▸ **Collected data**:
((
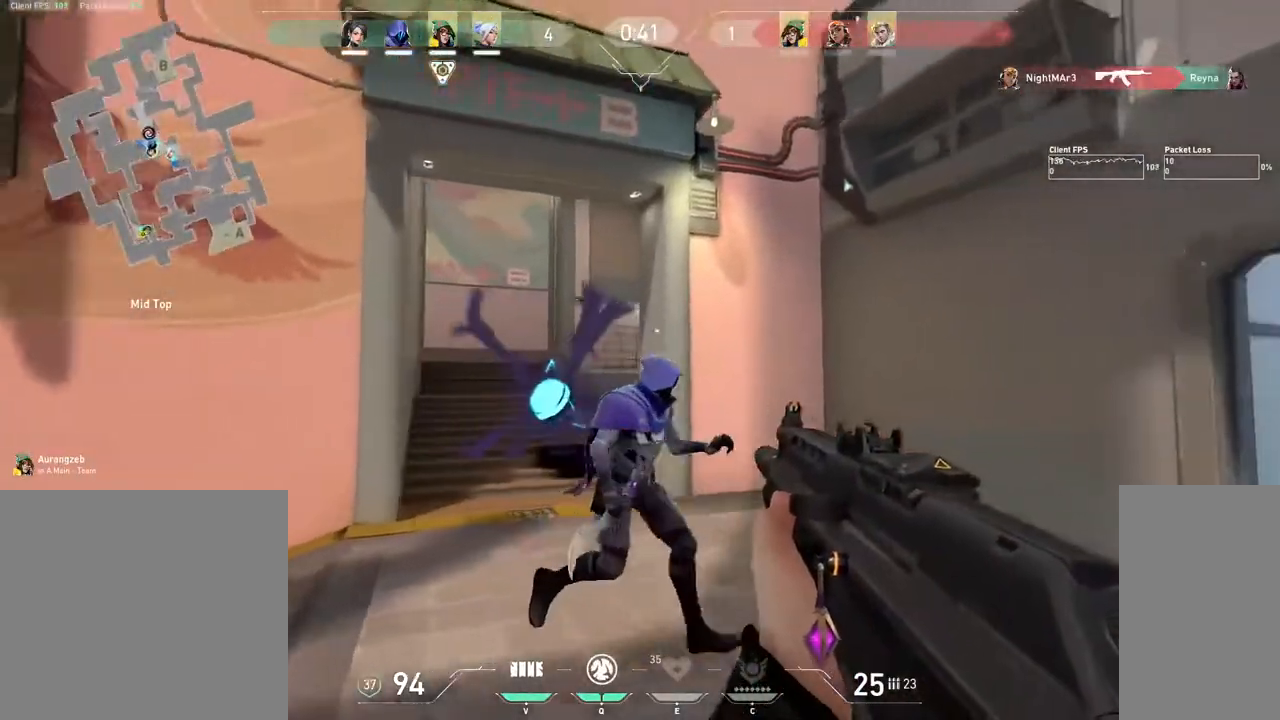
{"keys": ["w"], "mouse": [], "events": [[283, "w", "down"], [383, "d", "up"]]}
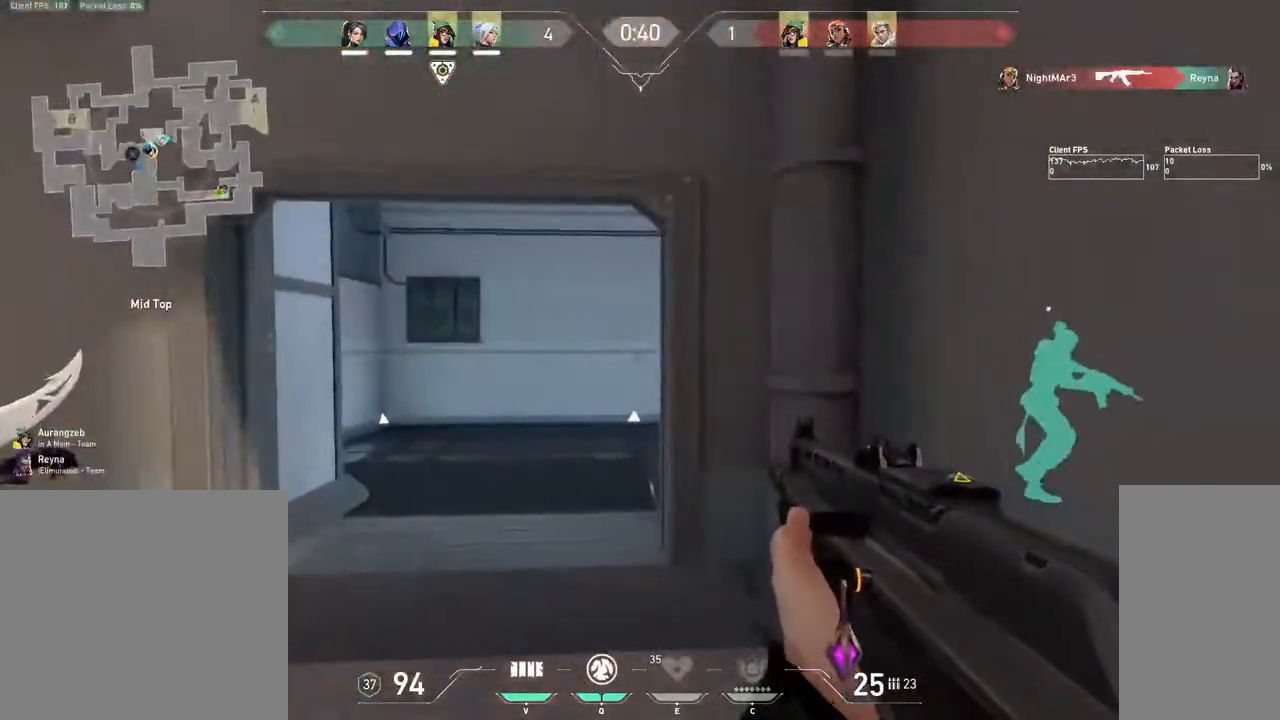
{"keys": ["w"], "mouse": [], "events": []}
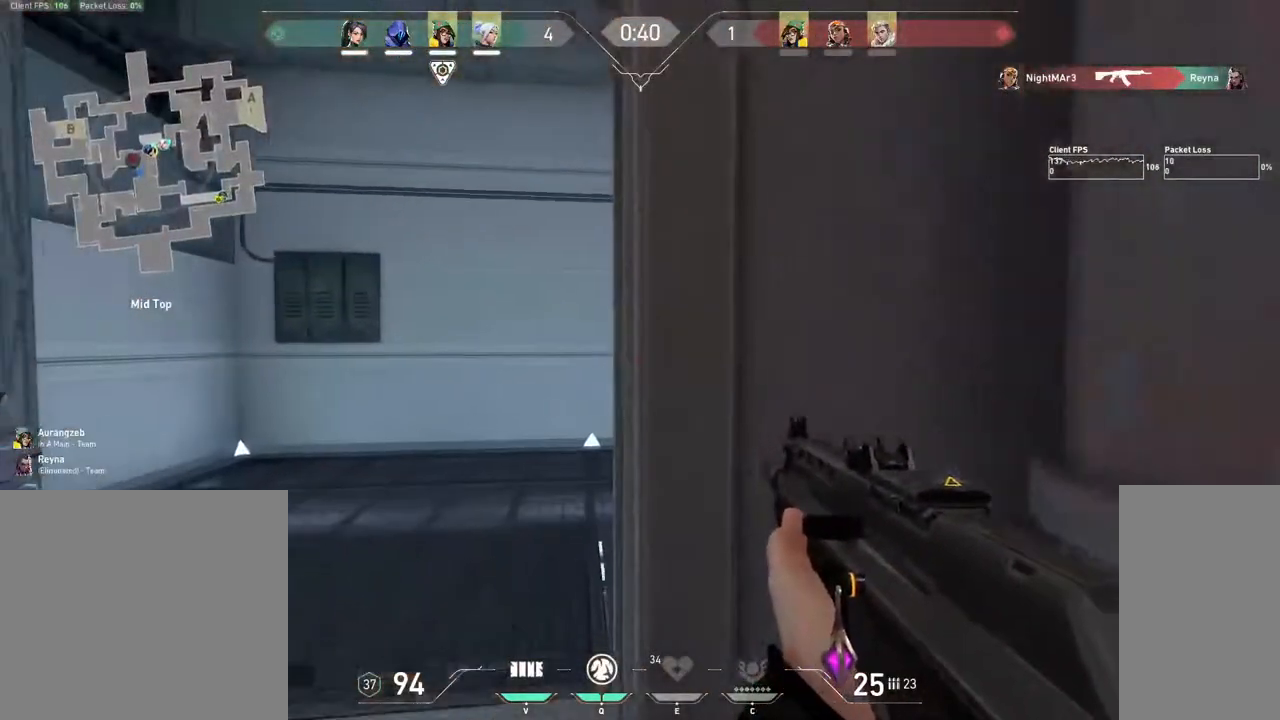
{"keys": ["a"], "mouse": [], "events": [[17, "a", "down"], [233, "a", "up"], [433, "w", "up"], [450, "a", "down"]]}
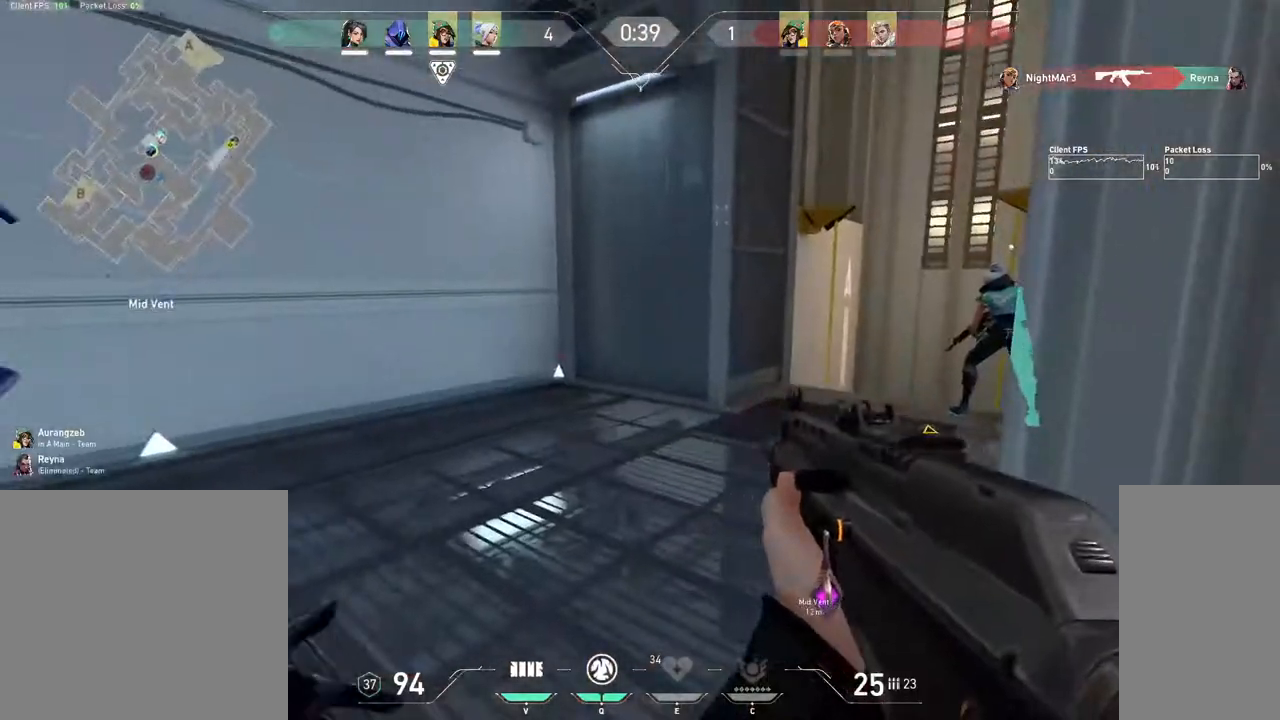
{"keys": ["w"], "mouse": [], "events": [[100, "s", "down"], [150, "a", "up"], [217, "d", "down"], [233, "s", "up"], [350, "w", "down"], [417, "d", "up"]]}
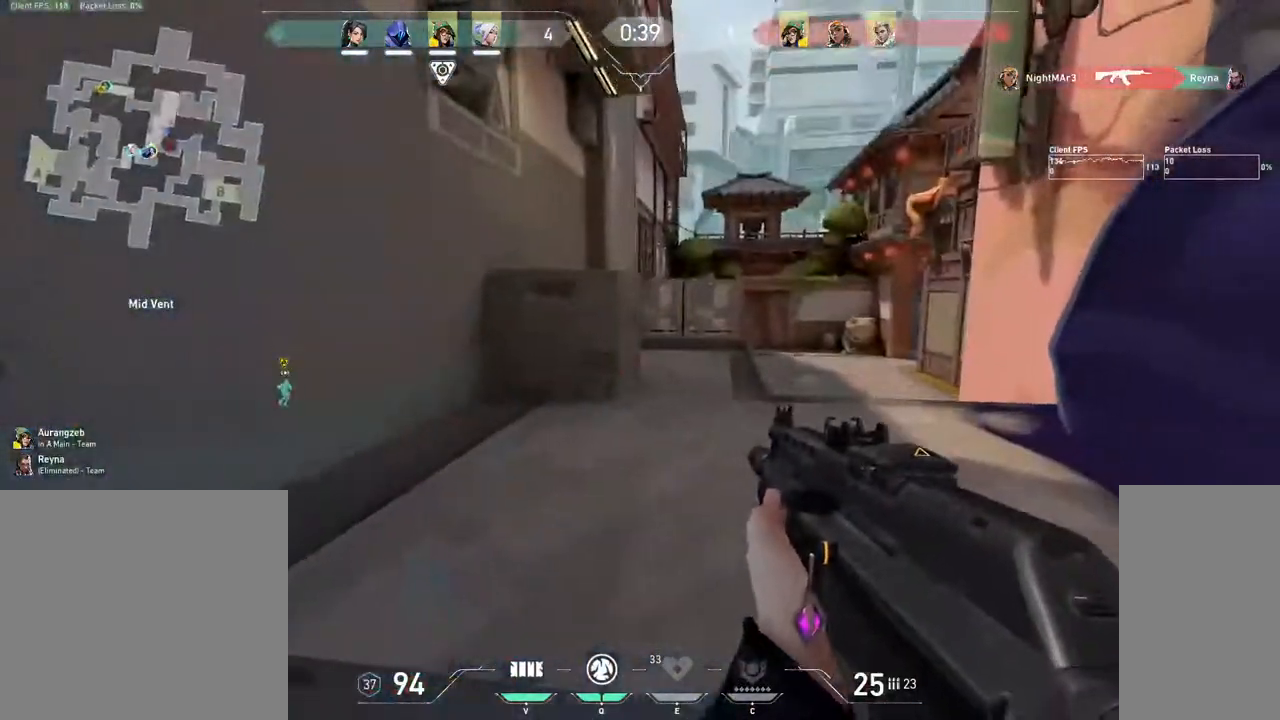
{"keys": ["w"], "mouse": [], "events": [[67, "a", "down"], [233, "a", "up"]]}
))
▸ **EXERCISE PROMPT**:
Render all entries verbatim, excluding any pictures they hold.

▸ **PROBLEM SOLUTION**:
{"keys": ["w"], "mouse": [], "events": [[283, "w", "down"], [383, "d", "up"]]}
{"keys": ["w"], "mouse": [], "events": []}
{"keys": ["a"], "mouse": [], "events": [[17, "a", "down"], [233, "a", "up"], [433, "w", "up"], [450, "a", "down"]]}
{"keys": ["w"], "mouse": [], "events": [[100, "s", "down"], [150, "a", "up"], [217, "d", "down"], [233, "s", "up"], [350, "w", "down"], [417, "d", "up"]]}
{"keys": ["w"], "mouse": [], "events": [[67, "a", "down"], [233, "a", "up"]]}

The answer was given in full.